Empathy is absolutely necessary to be able to understand the terrorism phenomenon and begin a curative strategy. It is a natural humanizing element we all are gifted with, enabling us to understand one another as simply sharers in a common essential humanity. Rhetoric checks empathy by presenting the enemy as subhuman, evil, beastly. It ensures that the 'human connection' is not established, dehumanizing the enemy. Rhetoric tends to talk about the other side as the abstract 'enemy' or as a subhuman, demonic 'Axis of Evil.' Rhetoric has worked hard to deflect sympathy from victims of the West's brutal wars and misadventures since decades. It has divided the world into 'The West and the Rest', and presented the West to be on a divinely assigned mission of liberation against subhuman lower-order creatures who must be taught some civilization. In 1937 Winston Churchill said of the Palestinians: "I do not agree that the dog in a manger has the final right to the manger, even though he may have lain there for a very long time. I do not admit that right. I do not admit, for instance, that a great wrong has been done to the Red Indians of America, or the black people of Australia. I do not admit that a wrong has been done to these people by the fact that a stronger race, a higher grade race, a more worldly-wise race, to put it that way, has come in and taken their place." In 1969, Israeli Prime Minister Golda Meir said, "Palestinians do not exist." Prime Minister Menachem Begin called Palestinians "two-legged beasts." Prime Minister Yitzhak Shamir called them "'grasshoppers' who could be crushed."

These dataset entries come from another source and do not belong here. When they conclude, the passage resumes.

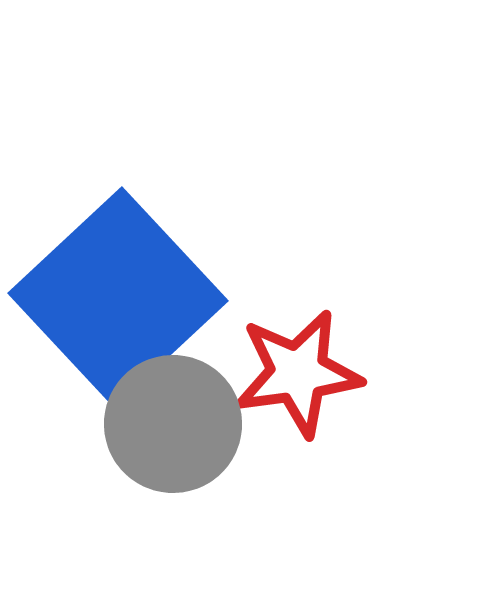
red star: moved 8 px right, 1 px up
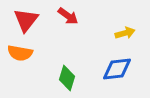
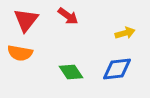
green diamond: moved 4 px right, 6 px up; rotated 50 degrees counterclockwise
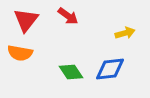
blue diamond: moved 7 px left
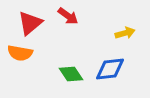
red triangle: moved 4 px right, 3 px down; rotated 12 degrees clockwise
green diamond: moved 2 px down
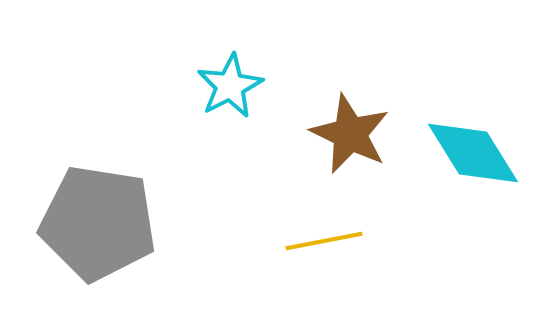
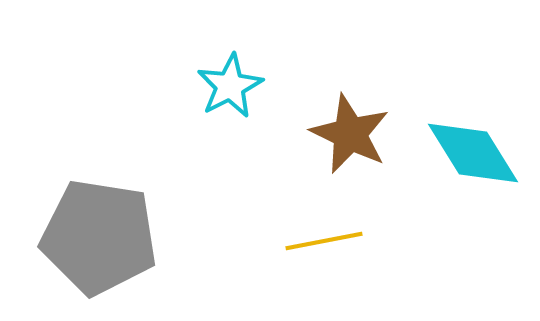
gray pentagon: moved 1 px right, 14 px down
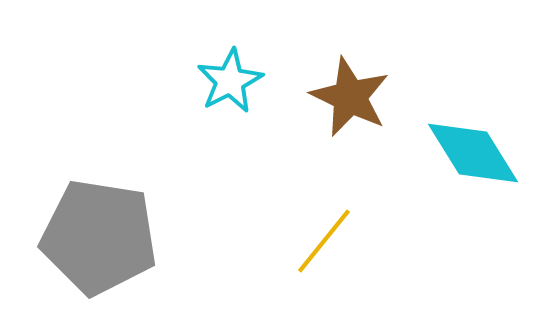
cyan star: moved 5 px up
brown star: moved 37 px up
yellow line: rotated 40 degrees counterclockwise
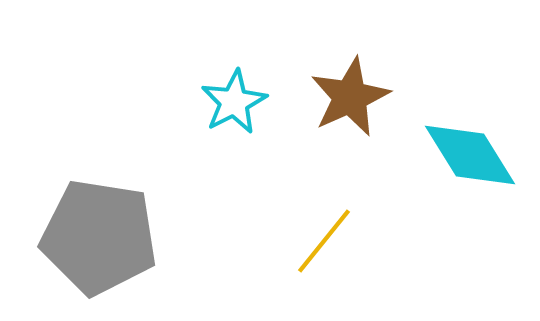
cyan star: moved 4 px right, 21 px down
brown star: rotated 22 degrees clockwise
cyan diamond: moved 3 px left, 2 px down
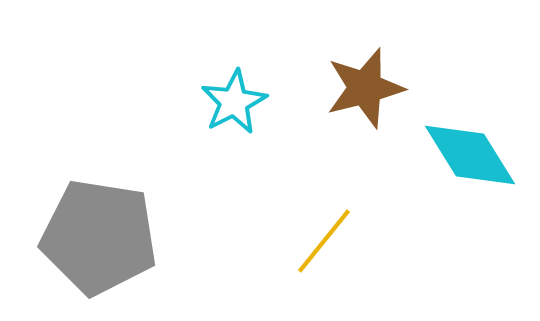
brown star: moved 15 px right, 9 px up; rotated 10 degrees clockwise
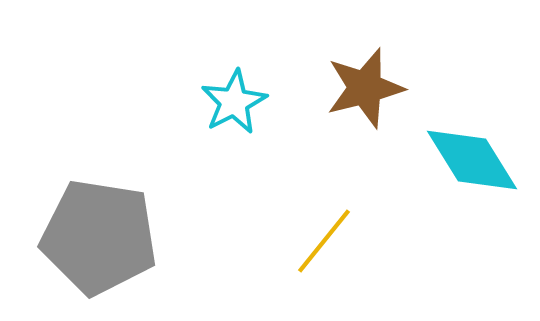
cyan diamond: moved 2 px right, 5 px down
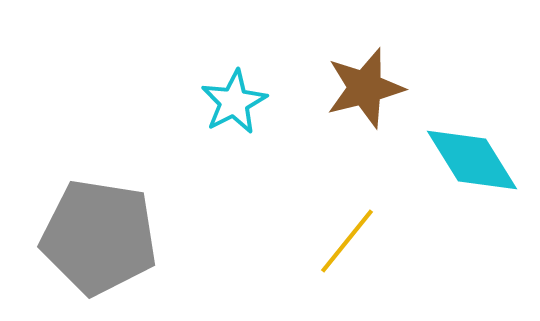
yellow line: moved 23 px right
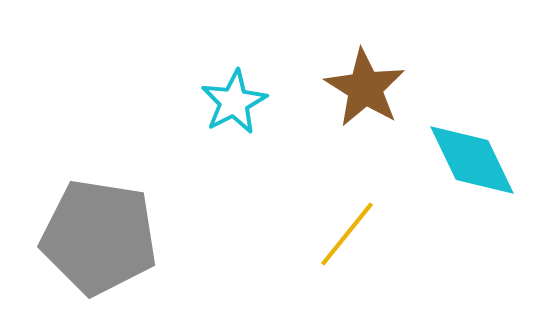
brown star: rotated 26 degrees counterclockwise
cyan diamond: rotated 6 degrees clockwise
yellow line: moved 7 px up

 Kyle Fedler says, "When we demonize our enemies we see ourselves as totally righteous and the abstract enemy as totally evil." (On the Rhetoric of a War on Terror, September 2001). This is what makes the methods and means of the war on terror brutal, without moral restraints, conducted in the self-assuredness of a high moral ground. Again, it is rhetoric that comes to the rescue when human rights are blatantly violated. This is what the euphemism 'collateral damage' was invented for_ for the 150, 000 + dead of Iraq and Afghanistan.  The problem of America's high-tech killing machines destroying so much of life other than specific targets is solved through the use of imaginative language.


GREY AREAS

The line between 'terrorism' and 'counter terrorism' (or 'the war on terrorism') becomes indistinguishable here. Kyle Fedler writes: "Invoking the language of war permits the direct and intentional killing of innocent people. So how is this any different from terrorism? If terrorism is the direct and intentional killing of innocent people with the purpose for achieving a greater goal they are not directly linked with, is this not just terrorism?" The underlying logic of terrorist attacks, as well as "retaliatory" wars against governments that "support terrorism," is the same: both punish citizens for the actions of their governments.

The power of rhetoric which comes with all the authority and glamorous technology of the world's hyperpower has indeed taken a heavy toll on public opinion. It has in fact, with its skewed up morality, perverted the integrity of the human conscience, head and heart. As a result, prejudices are established as fact, myth as reality. The masses are benumbed to the terrible atrocities in the guise of the 'War on Terror.' And questions cannot be asked. As Bush the Senior had said, "What We Say, Goes."